In his seminal 1976 paper, David Lewis demonstrated that a straightforward interpretation of conditional probability as the probability of a conditional event leads to a trivialization of the probability calculus. This result, often referred to as Lewis's Triviality Result, has profound implications for our understanding of conditional probability and its role in various fields, including philosophy, logic, and artificial intelligence.

This talk aims to explore extensions and generalizations of Lewis's Triviality Result to other uncertainty measures and updating procedures. By doing so, we will establish a hierarchy of triviality results that delineate the boundaries of probabilistic reasoning for conditionals. One significant consequence of these results is that the probabilistic behavior of a wide range of conditionals diverges from standard Bayesian revision and updating procedures.

These findings raise intriguing philosophical questions about the nature of conditional probability, the mechanisms of belief revision and updating, and the methodological soundness of probabilistic approaches to conditionals. We will argue that many existing probabilistic accounts of conditionals may be fundamentally flawed, as they fail to accurately capture the probability of conditionals in various contexts.

Bogdan Dicher (University of Witwatersrand): The Evans Counterpoint (joint work with G. Restall).

Monday 9 December 2024, 12:00-13:00, Palazzo Nuovo, Aula 25

How many conclusions does an argument have? Conventional wisdom and philosophical work both teach that an argument has at most one conclusion. A good reason for believing this is the co-called 'Evans point’: if an argument were to have multiple-conclusions, then these function as a disjunction; multiple-conclusions are disjunctions in disguise. In this talk we develop a different interpretation of multiple-conclusions, showing that they can be understood as structural resources for dealing with alternatives in proofs. We argue that, linguistic appearance notwithstanding, this interpretation does not ground multiple-conclusionedness in disjunctions. Hence an argument can have many conclusions—in a very peculiar way.

Mariela Rubin (University of Buenos Aires):  A substructural route to Gibbard’s collapse result for conditionals

Tuesday 29 October, 12-13h, Aula di Antica, Palazzo Nuovo, second floor

In 1980, Gibbard proved that when one extends classical logic with an indicative conditional that is supraclassical, that validates Import-Export and that is at least as strong as the material conditional, then they collapse.

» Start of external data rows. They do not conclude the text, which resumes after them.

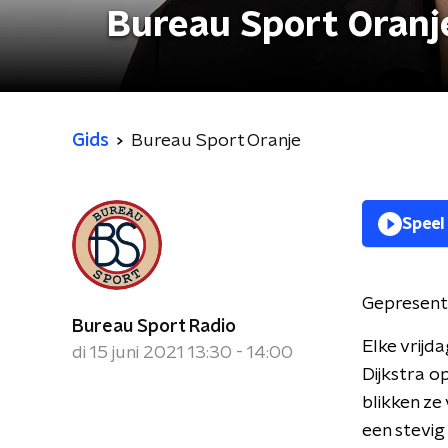
Bureau Sport Oranj
Gids
Bureau Sport Oranje
Speel
Gepresent
Bureau Sport Radio
Elke vrijd
di 15 juni 2021 13:30 - 14:00
Dijkstra o
blikken ze
een stevig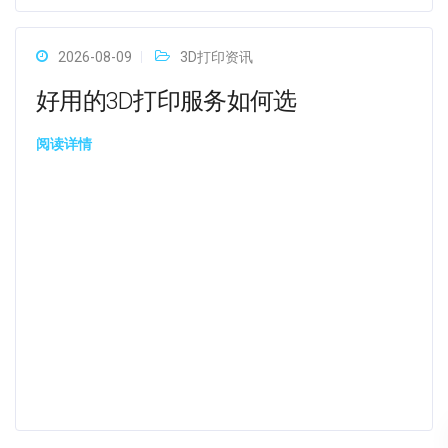
2026-08-09
3D打印资讯
好用的3D打印服务如何选
阅读详情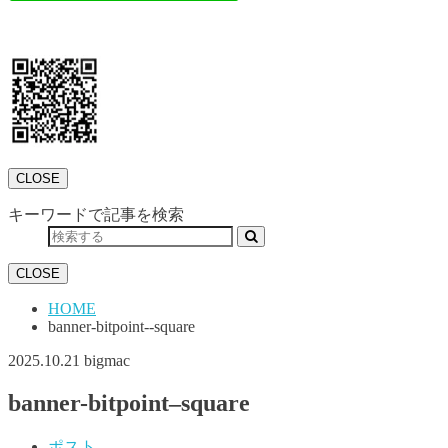
CLOSE
キーワードで記事を検索
CLOSE
HOME
banner-bitpoint--square
2025.10.21
bigmac
banner-bitpoint–square
ポスト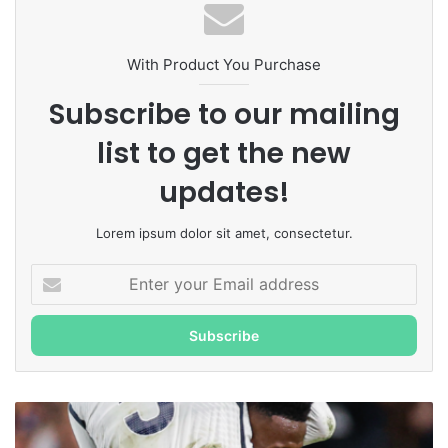
With Product You Purchase
Subscribe to our mailing
list to get the new
updates!
Lorem ipsum dolor sit amet, consectetur.
Enter
your
Email
address
Bellingham
decide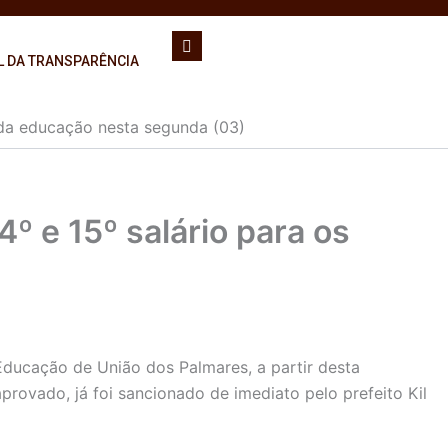
L DA TRANSPARÊNCIA
s da educação nesta segunda (03)
º e 15º salário para os
 Educação de União dos Palmares, a partir desta
rovado, já foi sancionado de imediato pelo prefeito Kil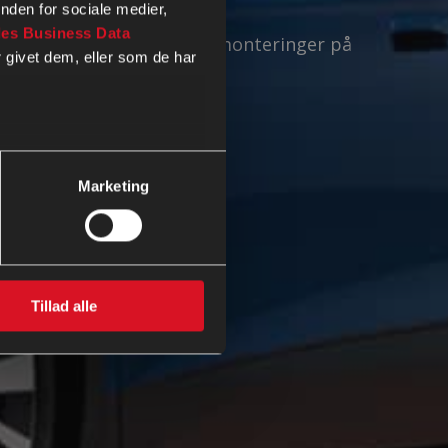
nden for sociale medier,
es Business Data
 modeller vi tilbyder eftermonteringer på
 givet dem, eller som de har
Marketing
Tillad alle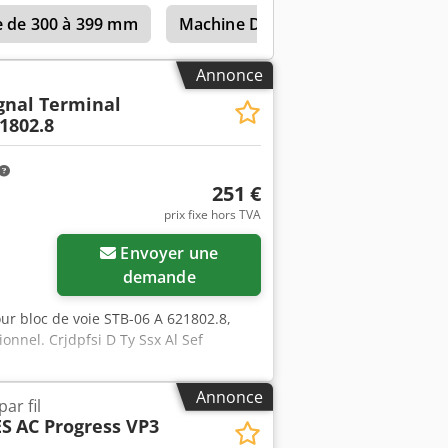
l de haute qualité, pensez à la machine
le de 300 à 399 mm
Machine D’érosion Spark
Eros
nous pour plus de détails. - Tension :
 15,2 A- Équipement supplémentaire :
sur une palette en bois- Équipement
Annonce
et souris Cjdpezpa Absfx Al Sorf
ignal Terminal
1802.8
251 €
prix fixe hors TVA
Envoyer une
demande
our bloc de voie STB-06 A 621802.8,
onnel. Crjdpfsi D Ty Ssx Al Sef
Annonce
ar fil
ES
AC Progress VP3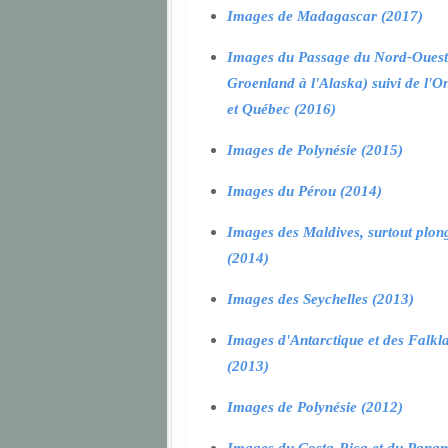
Images de Madagascar (2017)
Images du Passage du Nord-Ouest
Groenland à l'Alaska) suivi de l'O
et Québec (2016)
Images de Polynésie (2015)
Images du Pérou (2014)
Images des Maldives, surtout plon
(2014)
Images des Seychelles (2013)
Images d'Antarctique et des Falkl
(2013)
Images de Polynésie (2012)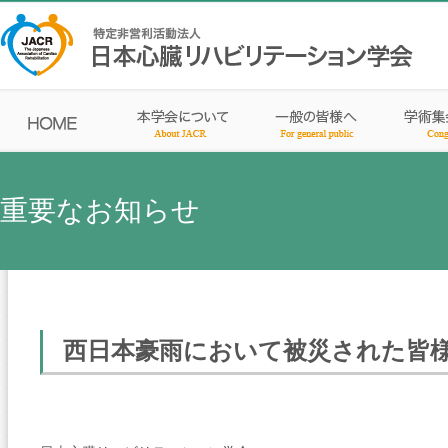
重要なお知らせ
西日本豪雨において被災された皆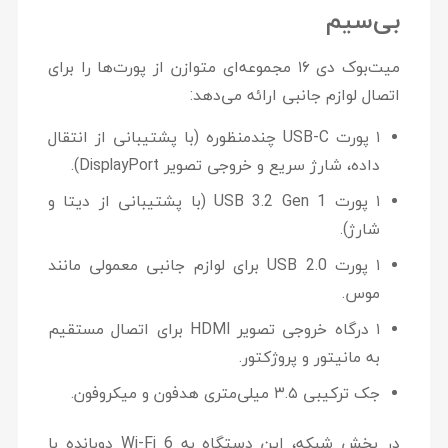
بی‌سیم
میت‌بوک دی ۱۶ مجموعه‌ای متوازن از پورت‌ها را برای
اتصال لوازم جانبی ارائه می‌دهد:
۱ پورت
USB-C
چندمنظوره (با پشتیبانی از انتقال
داده، شارژ سریع و خروجی تصویر DisplayPort).
۱ پورت
USB 3.2 Gen 1
(با پشتیبانی از دیتا و
شارژ).
۱ پورت USB 2.0 برای لوازم جانبی معمولی مانند
موس.
۱ درگاه خروجی تصویر
HDMI
برای اتصال مستقیم
به مانیتور و پروژکتور.
جک ترکیبی ۳.۵ میلی‌متری هدفون و میکروفون.
در بخش شبکه، این دستگاه به Wi-Fi 6 دوبانده با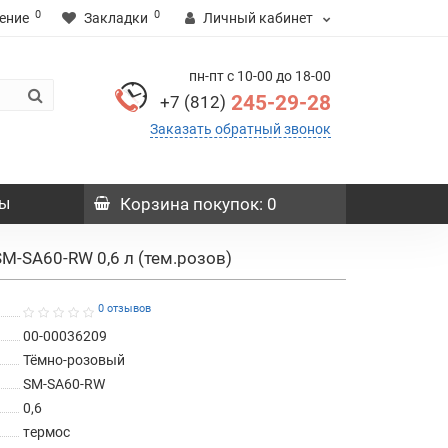
0
0
ение
Закладки
Личный кабинет
пн-пт с 10-00 до 18-00
245-29-28
+7 (812)
Заказать обратный звонок
ы
Корзина
покупок
: 0
SM-SA60-RW 0,6 л (тем.розов)
0 отзывов
00-00036209
Тёмно-розовый
SM-SA60-RW
0,6
термос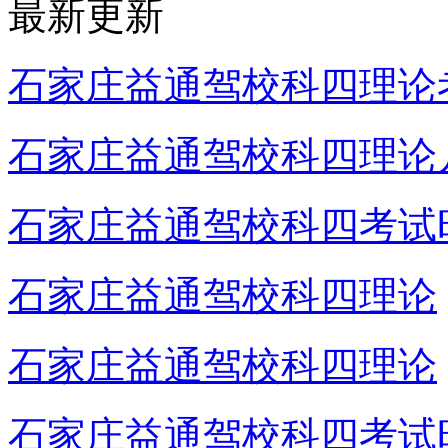
最新更新
石家庄益通驾校科四理论
石家庄益通驾校科四理论
石家庄益通驾校科四考试
石家庄益通驾校科四理论
石家庄益通驾校科四理论
石家庄益通驾校科四考试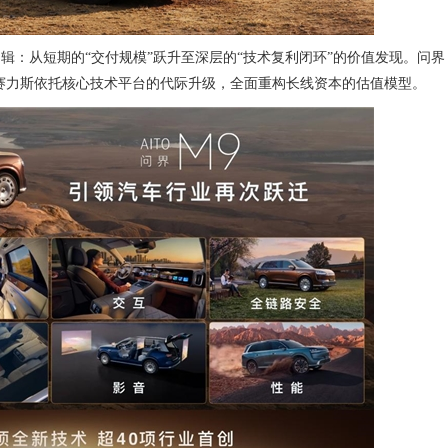
辑：从短期的“交付规模”跃升至深层的“技术复利闭环”的价值发现。问界
赛力斯依托核心技术平台的代际升级，全面重构长线资本的估值模型。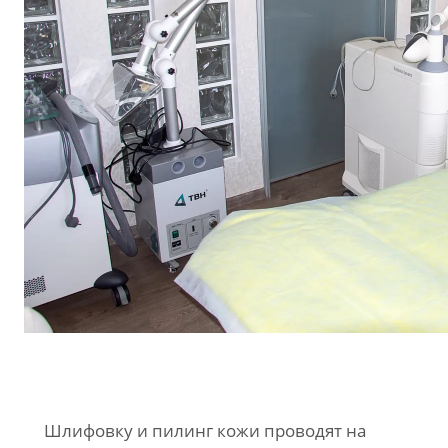
Шлифовку и пилинг кожи проводят на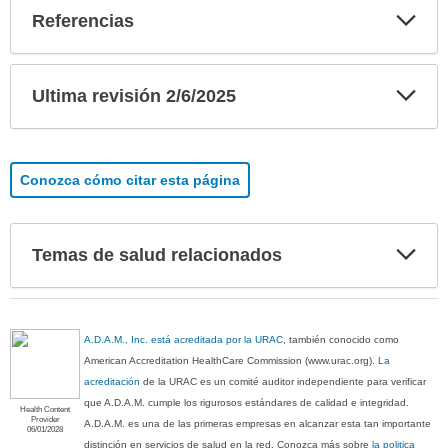
Exp
Referencias
sec
Exp
Ultima revisión 2/6/2025
sec
Conozca cómo citar esta página
Exp
Temas de salud relacionados
sec
A.D.A.M., Inc. está acreditada por la URAC
, también conocido como
American Accreditation HealthCare Commission (www.urac.org).
La
acreditación
de la URAC es un comité auditor independiente para verificar
que A.D.A.M. cumple los rigurosos estándares de calidad e integridad.
Health Content
Provider
A.D.A.M. es una de las primeras empresas en alcanzar esta tan importante
06/01/2028
distinción en servicios de salud en la red. Conozca más sobre
la politica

Later on, Fitelson showed that it is not necessary to assume classical logic, rather intuitionistic logic suffices for the collapse to happen. Both results assume the structurality of the consequence relation.

In this work, I will show that the collapse can happen in even weaker logics. As a consequence of this result, several non-monotonic conditionals will also collapse to the indicative. Following Belnap (1963)’s arguments about tonk, I will reflect on how the consequence relation influences the meaning of the connectives one is defining and I will argue that if one thinks the meaning of a conditional in terms of the rules it validates, then some of these conditionals are good candidates to model indicatives.

Francesco Genco (University of Turin): A Logical Theory of Computational Trustworthiness in a Calculus with Dependent Types 

Tuesday 22 October, 12-13h, Aula di Antica, Palazzo Nuovo, second floor

Probabilistic programs—that is, programs featuring stochastic computational steps—are used extensively and fruitfully in many areas of computer science. These programs have radically changed our perspective on well-established computational notions such as correctness. Because of their nondeterministic behaviour, indeed, typical probabilistic programs cannot be said to always compute the correct output. In practice, nevertheless, we often have quite strong expectations about the frequency with which certain outputs should be returned by a given probabilistic program. A suitable weakening of the notion of correctness, called trustworthiness, has been defined in order to formalise this intuition. We present a type-theoretical system that enables us to encode the computational procedures required to establish whether a program is trustworthy or not and to logically reason about the behaviour of programs with respect to trustworthiness.